Additionally, what are the units for timeout? Seconds? Milliseconds? It isn’t clear just from the name. Without any types stronger than “number”, you’d have to look at the code that consumes it.
Trade-Offs
I realize of course that there are technical trade-offs when designing something, and JSON is a product of those decisions. However, the rest of the world comes across as ignoring these. Instead of using JSON for what it is good at, they have decided to use it unilaterally. I picked on the above two merits of JSON because they are what we supposedly gain by using it. What have paid in return?
- Inefficient spacial encoding, bloating response sizes
- Inefficient CPU usage, spending far more cycles encoding and decoding compared to other formats.
- Forcing compromise between readable key names and space efficiency.
- Lack of type info, making typos caught on deployment.
The last two points are solved when you separate the schema from the data. JSON mixes the two together (similar to XML), and forces you to make more trade-offs.
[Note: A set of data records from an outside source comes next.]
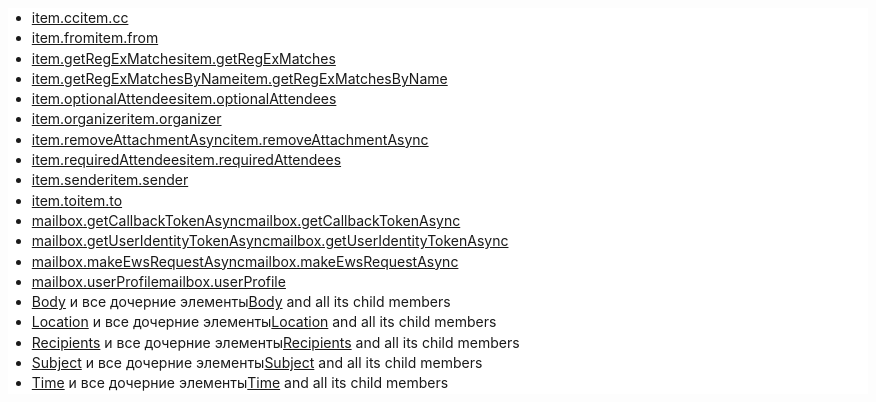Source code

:   - [<span data-ttu-id="b6f9a-128">item.cc</span><span class="sxs-lookup"><span data-stu-id="b6f9a-128">item.cc</span></span>](../reference/objectmodel/preview-requirement-set/office.context.mailbox.item.md#properties)
  - [<span data-ttu-id="b6f9a-129">item.from</span><span class="sxs-lookup"><span data-stu-id="b6f9a-129">item.from</span></span>](../reference/objectmodel/preview-requirement-set/office.context.mailbox.item.md#properties)
  - [<span data-ttu-id="b6f9a-130">item.getRegExMatches</span><span class="sxs-lookup"><span data-stu-id="b6f9a-130">item.getRegExMatches</span></span>](../reference/objectmodel/preview-requirement-set/office.context.mailbox.item.md#methods)
  - [<span data-ttu-id="b6f9a-131">item.getRegExMatchesByName</span><span class="sxs-lookup"><span data-stu-id="b6f9a-131">item.getRegExMatchesByName</span></span>](../reference/objectmodel/preview-requirement-set/office.context.mailbox.item.md#methods)
  - [<span data-ttu-id="b6f9a-132">item.optionalAttendees</span><span class="sxs-lookup"><span data-stu-id="b6f9a-132">item.optionalAttendees</span></span>](../reference/objectmodel/preview-requirement-set/office.context.mailbox.item.md#properties)
  - [<span data-ttu-id="b6f9a-133">item.organizer</span><span class="sxs-lookup"><span data-stu-id="b6f9a-133">item.organizer</span></span>](../reference/objectmodel/preview-requirement-set/office.context.mailbox.item.md#properties)
  - [<span data-ttu-id="b6f9a-134">item.removeAttachmentAsync</span><span class="sxs-lookup"><span data-stu-id="b6f9a-134">item.removeAttachmentAsync</span></span>](../reference/objectmodel/preview-requirement-set/office.context.mailbox.item.md#methods)
  - [<span data-ttu-id="b6f9a-135">item.requiredAttendees</span><span class="sxs-lookup"><span data-stu-id="b6f9a-135">item.requiredAttendees</span></span>](../reference/objectmodel/preview-requirement-set/office.context.mailbox.item.md#properties)
  - [<span data-ttu-id="b6f9a-136">item.sender</span><span class="sxs-lookup"><span data-stu-id="b6f9a-136">item.sender</span></span>](../reference/objectmodel/preview-requirement-set/office.context.mailbox.item.md#properties)
  - [<span data-ttu-id="b6f9a-137">item.to</span><span class="sxs-lookup"><span data-stu-id="b6f9a-137">item.to</span></span>](../reference/objectmodel/preview-requirement-set/office.context.mailbox.item.md#properties)
  - [<span data-ttu-id="b6f9a-138">mailbox.getCallbackTokenAsync</span><span class="sxs-lookup"><span data-stu-id="b6f9a-138">mailbox.getCallbackTokenAsync</span></span>](../reference/objectmodel/preview-requirement-set/office.context.mailbox.md#methods)
  - [<span data-ttu-id="b6f9a-139">mailbox.getUserIdentityTokenAsync</span><span class="sxs-lookup"><span data-stu-id="b6f9a-139">mailbox.getUserIdentityTokenAsync</span></span>](../reference/objectmodel/preview-requirement-set/office.context.mailbox.md#methods)
  - [<span data-ttu-id="b6f9a-140">mailbox.makeEwsRequestAsync</span><span class="sxs-lookup"><span data-stu-id="b6f9a-140">mailbox.makeEwsRequestAsync</span></span>](../reference/objectmodel/preview-requirement-set/office.context.mailbox.md#methods)
  - [<span data-ttu-id="b6f9a-141">mailbox.userProfile</span><span class="sxs-lookup"><span data-stu-id="b6f9a-141">mailbox.userProfile</span></span>](../reference/objectmodel/preview-requirement-set/office.context.mailbox.md#properties)
  - <span data-ttu-id="b6f9a-142">[Body](/javascript/api/outlook/office.body) и все дочерние элементы</span><span class="sxs-lookup"><span data-stu-id="b6f9a-142">[Body](/javascript/api/outlook/office.body) and all its child members</span></span>
  - <span data-ttu-id="b6f9a-143">[Location](/javascript/api/outlook/office.location) и все дочерние элементы</span><span class="sxs-lookup"><span data-stu-id="b6f9a-143">[Location](/javascript/api/outlook/office.location) and all its child members</span></span>
  - <span data-ttu-id="b6f9a-144">[Recipients](/javascript/api/outlook/office.recipients) и все дочерние элементы</span><span class="sxs-lookup"><span data-stu-id="b6f9a-144">[Recipients](/javascript/api/outlook/office.recipients) and all its child members</span></span>
  - <span data-ttu-id="b6f9a-145">[Subject](/javascript/api/outlook/office.subject) и все дочерние элементы</span><span class="sxs-lookup"><span data-stu-id="b6f9a-145">[Subject](/javascript/api/outlook/office.subject) and all its child members</span></span>
  - <span data-ttu-id="b6f9a-146">[Time](/javascript/api/outlook/office.time) и все дочерние элементы</span><span class="sxs-lookup"><span data-stu-id="b6f9a-146">[Time](/javascript/api/outlook/office.time) and all its child members</span></span>
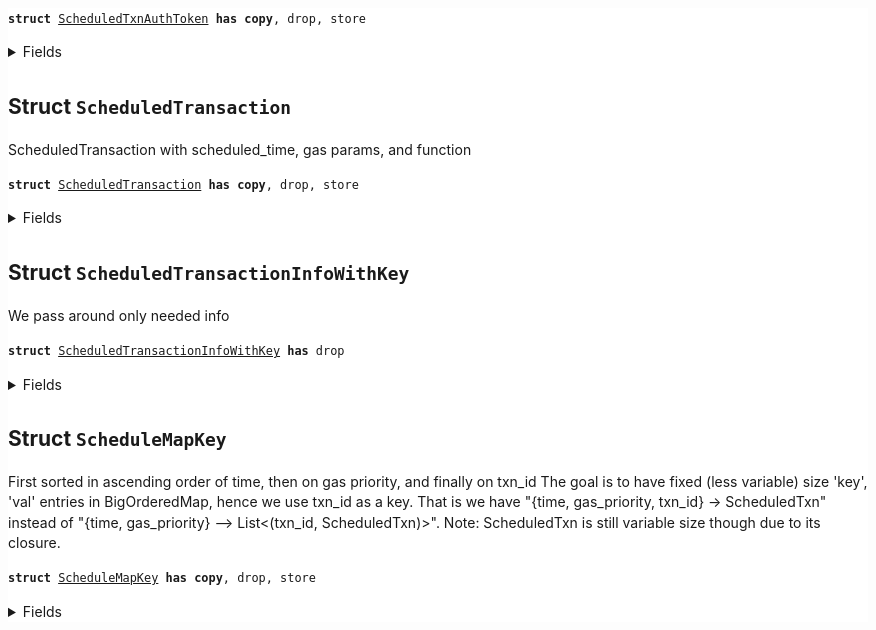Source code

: 

<pre><code><b>struct</b> <a href="scheduled_txns.md#0x1_scheduled_txns_ScheduledTxnAuthToken">ScheduledTxnAuthToken</a> <b>has</b> <b>copy</b>, drop, store
</code></pre>



<details><summary>Fields</summary></details>

<a id="0x1_scheduled_txns_ScheduledTransaction"></a>

## Struct `ScheduledTransaction`

ScheduledTransaction with scheduled_time, gas params, and function


<pre><code><b>struct</b> <a href="scheduled_txns.md#0x1_scheduled_txns_ScheduledTransaction">ScheduledTransaction</a> <b>has</b> <b>copy</b>, drop, store
</code></pre>



<details><summary>Fields</summary></details>

<a id="0x1_scheduled_txns_ScheduledTransactionInfoWithKey"></a>

## Struct `ScheduledTransactionInfoWithKey`

We pass around only needed info


<pre><code><b>struct</b> <a href="scheduled_txns.md#0x1_scheduled_txns_ScheduledTransactionInfoWithKey">ScheduledTransactionInfoWithKey</a> <b>has</b> drop
</code></pre>



<details><summary>Fields</summary></details>

<a id="0x1_scheduled_txns_ScheduleMapKey"></a>

## Struct `ScheduleMapKey`

First sorted in ascending order of time, then on gas priority, and finally on txn_id
The goal is to have fixed (less variable) size 'key', 'val' entries in BigOrderedMap, hence we use txn_id
as a key. That is we have "{time, gas_priority, txn_id} -> ScheduledTxn" instead of
"{time, gas_priority} --> List<(txn_id, ScheduledTxn)>".
Note: ScheduledTxn is still variable size though due to its closure.


<pre><code><b>struct</b> <a href="scheduled_txns.md#0x1_scheduled_txns_ScheduleMapKey">ScheduleMapKey</a> <b>has</b> <b>copy</b>, drop, store
</code></pre>



<details><summary>Fields</summary></details>

<a id="0x1_scheduled_txns_Empty"></a>
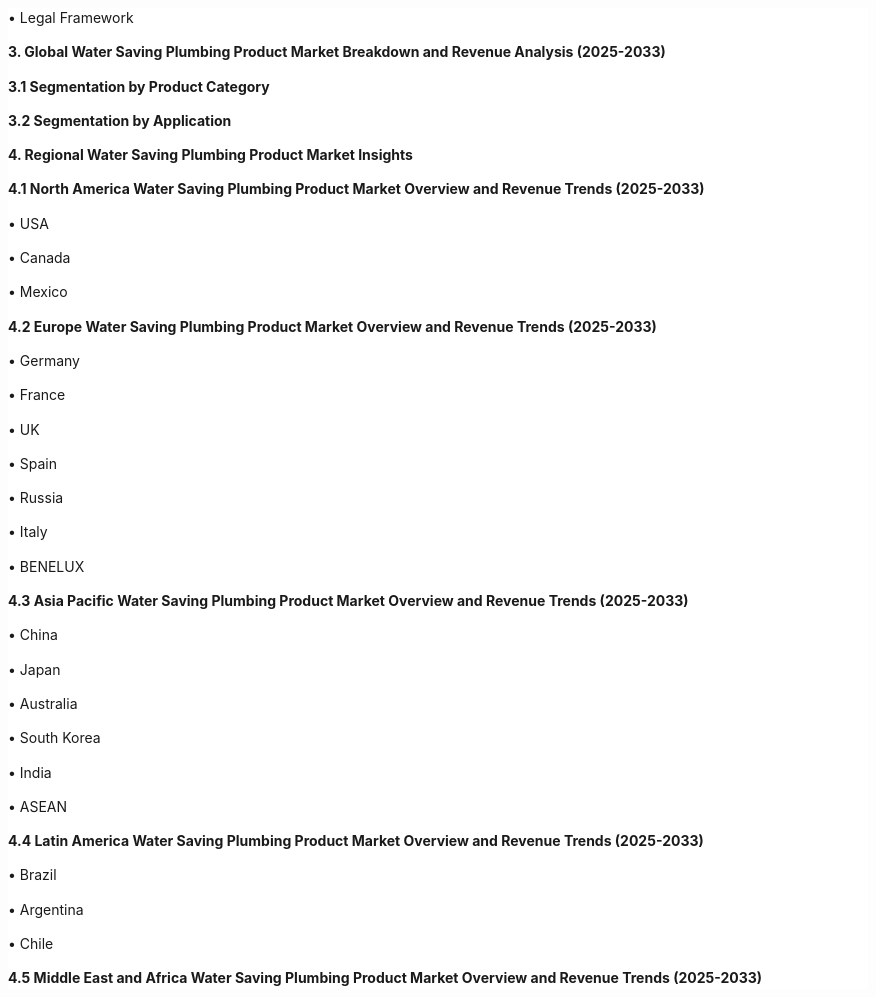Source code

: • Legal Framework

<strong>3. Global Water Saving Plumbing Product Market Breakdown and Revenue Analysis (2025-2033)</strong>

<strong>3.1 Segmentation by Product Category</strong>

<strong>3.2 Segmentation by Application</strong>

<strong>4. Regional Water Saving Plumbing Product Market Insights</strong>

<strong>4.1 North America Water Saving Plumbing Product Market Overview and Revenue Trends (2025-2033)</strong>

• USA

• Canada

• Mexico

<strong>4.2 Europe Water Saving Plumbing Product Market Overview and Revenue Trends (2025-2033)</strong>

• Germany

• France

• UK

• Spain

• Russia

• Italy

• BENELUX

<strong>4.3 Asia Pacific Water Saving Plumbing Product Market Overview and Revenue Trends (2025-2033)</strong>

• China

• Japan

• Australia

• South Korea

• India

• ASEAN

<strong>4.4 Latin America Water Saving Plumbing Product Market Overview and Revenue Trends (2025-2033)</strong>

• Brazil

• Argentina

• Chile

<strong>4.5 Middle East and Africa Water Saving Plumbing Product Market Overview and Revenue Trends (2025-2033)</strong>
If the JSON you use is less than 100 or so bytes long, everything seems rosy. It’s easy to read, easy to write, and you can keep track of everything in your head. When it grows beyond the size of your monitor, it shows its weakness.
Despite all this, JSON will continue to live on. Everyone supports it, so everyone keeps using it. It’s a safe to pick data format that everyone can agree on. We have given up our readability, our efficiency, and our safety.
Addendum
Warning: Bias! I work on gRPC as part of my day job. One of the major selling points of gRPC is that it is fast. Browse the web for a little while to see success stories of companies switching to gRPC and massively speeding up their systems. Faster systems = less money on computing resources = $$$.
Why are they so much faster? The main difference is because they switched from JSON to Protobuf, not that the transport layer is radically different. I’m not saying that Protobuf is what you should use, but it is leaps and bounds better than JSON. Even the text format of Protobuf is better, eliding unnecessary punctuation. Do your research before picking a format!